Given task 1 — In the lighting regulations text, how high above the ground must a bicycle's rear lamp be mounted?
Given task 2 — From the lighting regulations text, extract the passage starting at "Abbreviated to RVLR: the" and ending at "along the roadside.".

------ Given text ------

Lighting Regulations

Abbreviated to RVLR: the Road Vehicle Lighting Regulations 1989 (amended in 1994 and 2005) require pedal cycles to have various lights and reflectors fitted, clean and working properly, when being ridden on a public road between sunset and sunrise. Cyclists may also be required to light up in conditions of seriously reduced visibility during the day, but only if they have functional lights already fitted. Lights are not required when the cycle is stationary or being pushed along the roadside.

It has to be said that the fine details of RVLR are seldom enforced; and provided you show some kind of white light in front and red behind you are unlikely to be challenged. If you are involved in a night-time accident however, any slight illegality with respect to your lights or reflectors may be regarded as contributory negligence. The following items are the minimum required, on a bicycle or tricycle, in order to ride it legally at night:

Front Lamp

One is required, showing a white light, positioned centrally or offside, up to 1500mm from the ground, aligned towards and visible from the front. If capable of emitting a steady light it must be marked as conforming to BS6102/3 or an equivalent EC standard. If capable of emitting only a flashing light, it must emit at least 4 candela.

Rear Lamp

One is required, to show a red light, positioned centrally or offside, between 350mm and 1500mm from the ground, at or near the rear, aligned towards and visible from behind. If capable of emitting a steady light it must be marked as conforming to BS3648, or BS6102/3, or an equivalent EC standard. If capable of emitting only a flashing light, it must emit at least 4 candela.

------ Entries provided ------

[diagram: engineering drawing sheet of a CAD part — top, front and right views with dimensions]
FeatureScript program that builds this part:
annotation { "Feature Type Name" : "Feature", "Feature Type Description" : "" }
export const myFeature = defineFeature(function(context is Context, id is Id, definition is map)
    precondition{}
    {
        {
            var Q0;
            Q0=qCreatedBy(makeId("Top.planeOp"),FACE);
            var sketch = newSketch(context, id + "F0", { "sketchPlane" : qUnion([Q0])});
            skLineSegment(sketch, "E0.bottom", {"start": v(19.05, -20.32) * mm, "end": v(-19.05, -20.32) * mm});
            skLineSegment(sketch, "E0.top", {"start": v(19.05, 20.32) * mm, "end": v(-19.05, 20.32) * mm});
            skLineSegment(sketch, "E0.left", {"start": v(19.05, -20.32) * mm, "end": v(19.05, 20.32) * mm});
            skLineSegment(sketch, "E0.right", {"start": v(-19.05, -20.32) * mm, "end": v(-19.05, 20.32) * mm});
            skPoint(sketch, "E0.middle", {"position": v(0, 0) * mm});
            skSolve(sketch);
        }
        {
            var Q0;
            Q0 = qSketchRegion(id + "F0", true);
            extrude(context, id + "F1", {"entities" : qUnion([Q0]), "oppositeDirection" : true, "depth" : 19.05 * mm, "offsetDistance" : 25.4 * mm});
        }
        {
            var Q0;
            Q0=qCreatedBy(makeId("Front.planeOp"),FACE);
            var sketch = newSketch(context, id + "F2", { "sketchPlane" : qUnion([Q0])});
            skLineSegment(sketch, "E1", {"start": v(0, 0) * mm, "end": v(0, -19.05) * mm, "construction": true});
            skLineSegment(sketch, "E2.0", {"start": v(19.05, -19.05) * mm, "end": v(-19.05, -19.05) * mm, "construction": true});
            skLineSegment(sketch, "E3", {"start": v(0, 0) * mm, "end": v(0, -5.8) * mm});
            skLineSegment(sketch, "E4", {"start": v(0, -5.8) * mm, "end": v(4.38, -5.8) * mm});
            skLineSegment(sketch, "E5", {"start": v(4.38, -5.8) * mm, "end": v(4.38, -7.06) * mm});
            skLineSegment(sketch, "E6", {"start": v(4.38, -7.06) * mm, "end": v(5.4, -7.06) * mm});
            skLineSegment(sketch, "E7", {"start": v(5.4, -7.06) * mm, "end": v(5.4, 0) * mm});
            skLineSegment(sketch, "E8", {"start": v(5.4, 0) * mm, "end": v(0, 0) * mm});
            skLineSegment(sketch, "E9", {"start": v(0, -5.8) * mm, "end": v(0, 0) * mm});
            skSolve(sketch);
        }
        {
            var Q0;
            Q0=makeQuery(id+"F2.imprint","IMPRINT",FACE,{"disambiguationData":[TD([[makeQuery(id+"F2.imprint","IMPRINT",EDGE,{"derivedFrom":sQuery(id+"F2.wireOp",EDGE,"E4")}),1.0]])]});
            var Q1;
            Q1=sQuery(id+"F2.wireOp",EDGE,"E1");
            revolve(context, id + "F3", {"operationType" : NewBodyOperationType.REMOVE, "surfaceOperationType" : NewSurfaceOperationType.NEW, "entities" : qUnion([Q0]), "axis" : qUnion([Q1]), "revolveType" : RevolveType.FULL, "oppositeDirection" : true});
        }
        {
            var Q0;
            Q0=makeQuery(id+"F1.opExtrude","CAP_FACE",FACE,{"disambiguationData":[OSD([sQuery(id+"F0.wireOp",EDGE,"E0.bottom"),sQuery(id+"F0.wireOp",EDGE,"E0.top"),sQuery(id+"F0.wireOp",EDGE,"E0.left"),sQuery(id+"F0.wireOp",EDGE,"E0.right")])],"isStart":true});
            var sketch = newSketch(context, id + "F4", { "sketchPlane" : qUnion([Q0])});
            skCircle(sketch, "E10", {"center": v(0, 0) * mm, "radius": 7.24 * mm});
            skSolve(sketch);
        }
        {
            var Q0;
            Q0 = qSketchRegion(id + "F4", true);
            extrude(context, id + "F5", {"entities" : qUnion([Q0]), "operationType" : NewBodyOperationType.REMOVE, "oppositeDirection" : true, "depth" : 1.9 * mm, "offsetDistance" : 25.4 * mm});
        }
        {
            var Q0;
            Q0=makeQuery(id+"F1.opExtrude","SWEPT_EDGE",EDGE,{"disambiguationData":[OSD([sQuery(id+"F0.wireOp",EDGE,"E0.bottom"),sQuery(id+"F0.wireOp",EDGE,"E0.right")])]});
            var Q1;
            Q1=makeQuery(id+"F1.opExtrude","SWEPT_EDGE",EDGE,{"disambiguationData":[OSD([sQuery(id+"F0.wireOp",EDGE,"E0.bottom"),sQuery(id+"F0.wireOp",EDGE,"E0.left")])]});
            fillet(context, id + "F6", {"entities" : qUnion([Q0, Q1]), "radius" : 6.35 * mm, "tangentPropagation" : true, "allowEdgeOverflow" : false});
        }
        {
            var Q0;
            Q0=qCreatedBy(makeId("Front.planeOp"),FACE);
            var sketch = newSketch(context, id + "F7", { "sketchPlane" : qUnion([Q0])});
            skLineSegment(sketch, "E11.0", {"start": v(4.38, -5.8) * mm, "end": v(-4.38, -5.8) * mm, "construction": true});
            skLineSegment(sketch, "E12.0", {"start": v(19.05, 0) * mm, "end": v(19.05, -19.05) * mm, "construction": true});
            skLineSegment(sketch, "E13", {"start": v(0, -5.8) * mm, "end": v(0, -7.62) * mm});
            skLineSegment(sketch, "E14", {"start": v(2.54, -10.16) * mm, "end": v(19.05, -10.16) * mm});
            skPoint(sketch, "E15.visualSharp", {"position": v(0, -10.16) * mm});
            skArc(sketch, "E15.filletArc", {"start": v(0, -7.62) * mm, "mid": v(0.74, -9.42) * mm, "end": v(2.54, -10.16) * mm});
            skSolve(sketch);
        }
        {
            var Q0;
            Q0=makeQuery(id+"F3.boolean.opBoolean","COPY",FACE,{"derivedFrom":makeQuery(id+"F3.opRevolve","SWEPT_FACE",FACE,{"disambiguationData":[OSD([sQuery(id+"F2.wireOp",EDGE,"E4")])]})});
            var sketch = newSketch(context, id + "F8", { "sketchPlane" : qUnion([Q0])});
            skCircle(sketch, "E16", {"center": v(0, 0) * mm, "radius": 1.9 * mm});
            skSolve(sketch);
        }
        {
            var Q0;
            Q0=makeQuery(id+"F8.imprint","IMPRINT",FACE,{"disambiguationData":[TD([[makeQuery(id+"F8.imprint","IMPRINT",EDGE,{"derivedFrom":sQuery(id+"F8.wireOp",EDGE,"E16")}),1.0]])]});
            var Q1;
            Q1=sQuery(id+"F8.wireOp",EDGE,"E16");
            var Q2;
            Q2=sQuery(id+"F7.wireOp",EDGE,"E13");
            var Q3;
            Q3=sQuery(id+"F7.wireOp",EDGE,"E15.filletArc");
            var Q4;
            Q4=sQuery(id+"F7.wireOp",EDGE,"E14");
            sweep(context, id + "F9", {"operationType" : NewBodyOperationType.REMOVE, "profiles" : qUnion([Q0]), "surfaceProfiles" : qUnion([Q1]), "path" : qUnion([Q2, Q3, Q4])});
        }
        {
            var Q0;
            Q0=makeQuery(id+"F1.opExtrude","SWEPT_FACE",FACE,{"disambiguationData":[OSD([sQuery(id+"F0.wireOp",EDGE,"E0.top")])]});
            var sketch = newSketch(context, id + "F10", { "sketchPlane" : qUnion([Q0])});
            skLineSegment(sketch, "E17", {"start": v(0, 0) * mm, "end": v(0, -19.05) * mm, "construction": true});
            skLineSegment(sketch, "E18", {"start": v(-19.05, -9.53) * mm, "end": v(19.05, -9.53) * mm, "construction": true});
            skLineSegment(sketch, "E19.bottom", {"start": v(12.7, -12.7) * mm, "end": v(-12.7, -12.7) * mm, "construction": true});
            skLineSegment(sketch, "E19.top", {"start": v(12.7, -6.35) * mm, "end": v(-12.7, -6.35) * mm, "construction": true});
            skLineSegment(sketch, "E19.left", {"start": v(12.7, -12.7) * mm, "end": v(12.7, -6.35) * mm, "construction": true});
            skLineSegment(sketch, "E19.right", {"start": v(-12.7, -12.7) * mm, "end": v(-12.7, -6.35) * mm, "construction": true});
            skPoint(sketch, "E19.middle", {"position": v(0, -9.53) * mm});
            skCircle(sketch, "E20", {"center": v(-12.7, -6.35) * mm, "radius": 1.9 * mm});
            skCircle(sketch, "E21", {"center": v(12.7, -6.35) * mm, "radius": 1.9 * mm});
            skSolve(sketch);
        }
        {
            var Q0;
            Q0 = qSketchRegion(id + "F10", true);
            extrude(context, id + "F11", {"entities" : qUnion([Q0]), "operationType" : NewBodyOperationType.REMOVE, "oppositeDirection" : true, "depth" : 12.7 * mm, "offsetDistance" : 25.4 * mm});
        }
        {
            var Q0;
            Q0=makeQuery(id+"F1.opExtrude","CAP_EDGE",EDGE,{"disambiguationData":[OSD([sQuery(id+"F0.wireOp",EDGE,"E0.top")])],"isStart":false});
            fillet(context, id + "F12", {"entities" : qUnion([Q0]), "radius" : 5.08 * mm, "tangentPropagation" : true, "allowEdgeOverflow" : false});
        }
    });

------

Output 1 — Between 350mm and 1500mm from the ground.

Output 2 —
Abbreviated to RVLR: the Road Vehicle Lighting Regulations 1989 (amended in 1994 and 2005) require pedal cycles to have various lights and reflectors fitted, clean and working properly, when being ridden on a public road between sunset and sunrise. Cyclists may also be required to light up in conditions of seriously reduced visibility during the day, but only if they have functional lights already fitted. Lights are not required when the cycle is stationary or being pushed along the roadside.